LATIN TEXT  ( RICCOBONO )   ENGLISH TRANSLATION
Exemplar epistulae domini translatae . . .
 
Copy of an imperial letter translated into Greek from Latin . . .
     
. . . quae [anno] III Traiani Hadriani Augusti P. Aelio III et Rustico coss. proposita est . . . . . . in castris hibernis legionis tertiae Cyrenaicae et legionis uicesimae secundae Deiotarianae pridie nonas Augustas, quod est Mesore XI, in principiis.
 
. . . Issued in Year 3 of Trajan Hadrian Augustus, when Publius Aelius for the third time and Rusticus were consuls. Posted in Alexandria at the winter quarters of the Third Cyrenaic Legion and of the Twenty-second Deioterian Legion, August 4, which is Mesore II, at headquarters.
     
Scio, mi Ramni, eis, quos patres eorum militiae susceperunt temporibus, ad paterna bona aditum denegari, neque id uidebatur durum esse, si quidem illi aduersus militarem disciplinam fecerunt.
 
I am aware, my Ramnius, that those children acknowledged by their parents while still in military service have been debarred from succession to their fathers' estates, and this law did not appear severe, since the soldiers had acted in violation of military discipline.
     
At libentissime ego occasiones arripio, ob quas durius a retro principibus statuta humanius interpretor. Cum igitur non sunt legitimi heredes patrum suorum ii qui militiae temporibus suscepti sunt, tum possessionem bonorum ex illa parte edicti, ex qua etiam genere cognatis datur, petere posse etiam illos decerno.
 
But I take very great pleasure in seizing opportunities to interpret more leniently the somewhat harsh rule established by my predecessors.
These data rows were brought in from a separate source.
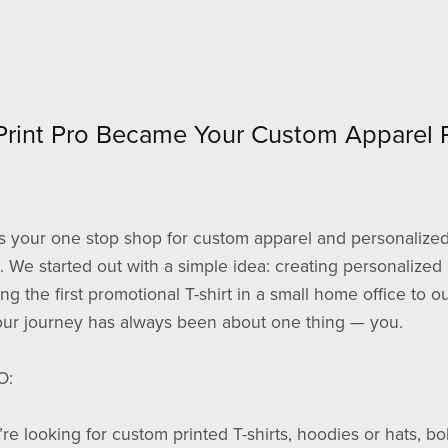
Print Pro Became Your Custom Apparel P
 is your one stop shop for custom apparel and personalized 
 We started out with a simple idea: creating personalized 
ting the first promotional T-shirt in a small home office to 
our journey has always been about one thing — you.
O:
e looking for custom printed T-shirts, hoodies or hats, bo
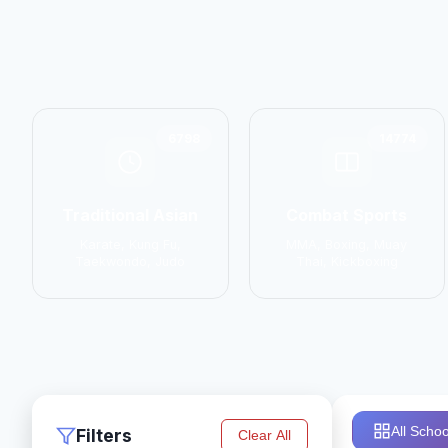
6798
14774
Traditional Asian
Combat Sports
Karate, Kung Fu,
MMA, Boxing, Muay
Taekwondo, Judo
Thai, Kickboxing
All Schoo
Filters
Clear All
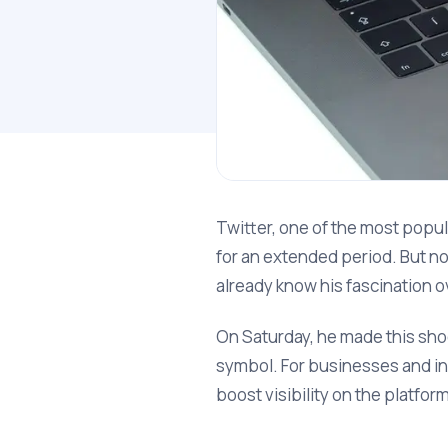
Twitter, one of the most popu
for an extended period. But now
already know his fascination ov
On Saturday, he made this sho
symbol. For businesses and in
boost visibility on the platfor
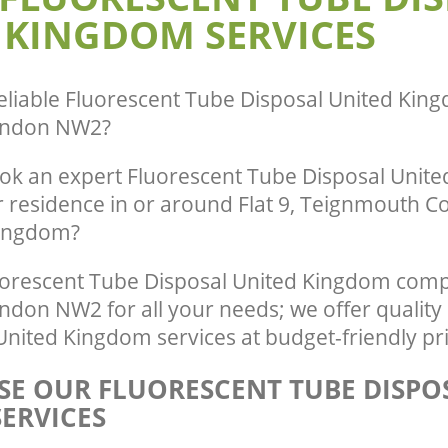
Hill Camden
 KINGDOM SERVICES
eliable
Fluorescent Tube Disposal United King
ondon NW2
?
ok an expert Fluorescent Tube Disposal Unit
r residence in or around Flat 9, Teignmouth C
Kingdom?
orescent Tube Disposal United Kingdom comp
ndon NW2 for all your needs; we offer quality
nited Kingdom services at budget-friendly pri
E OUR FLUORESCENT TUBE DISPO
ERVICES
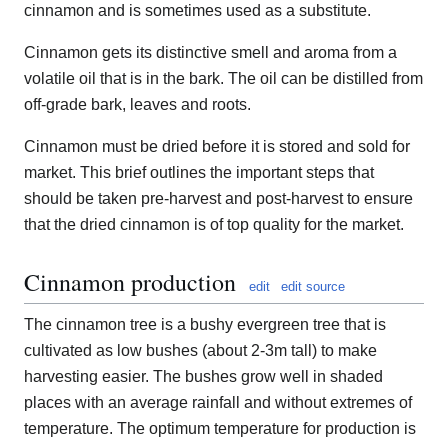
cinnamon and is sometimes used as a substitute.
Cinnamon gets its distinctive smell and aroma from a
volatile oil that is in the bark. The oil can be distilled from
off-grade bark, leaves and roots.
Cinnamon must be dried before it is stored and sold for
market. This brief outlines the important steps that
should be taken pre-harvest and post-harvest to ensure
that the dried cinnamon is of top quality for the market.
Cinnamon production
edit
edit source
The cinnamon tree is a bushy evergreen tree that is
cultivated as low bushes (about 2-3m tall) to make
harvesting easier. The bushes grow well in shaded
places with an average rainfall and without extremes of
temperature. The optimum temperature for production is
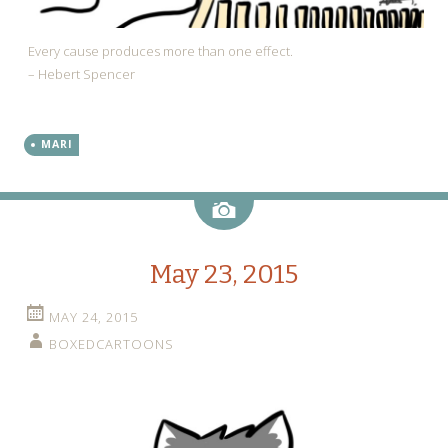
Every cause produces more than one effect.
– Hebert Spencer
MARI
Image
May 23, 2015
MAY 24, 2015
BOXEDCARTOONS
Insofar as those children acknowledged by parents in military service are not legitimate heirs of their parents, nevertheless I decree that they also may claim possession of the estates in accordance with that clause of the edict which gives this right to kinsmen by birth.
     
Hoc meum beneficium et militibus meis et ueteranis palam facere te oportebit, non ut id eis imputare uidear, sed ut eo utantur, si ignorant.
 
It shall be your duty to make this my boon known to my soldiers and veterans, not that I may appear to boast of it to them, but that they may use this privilege if they have not known of it.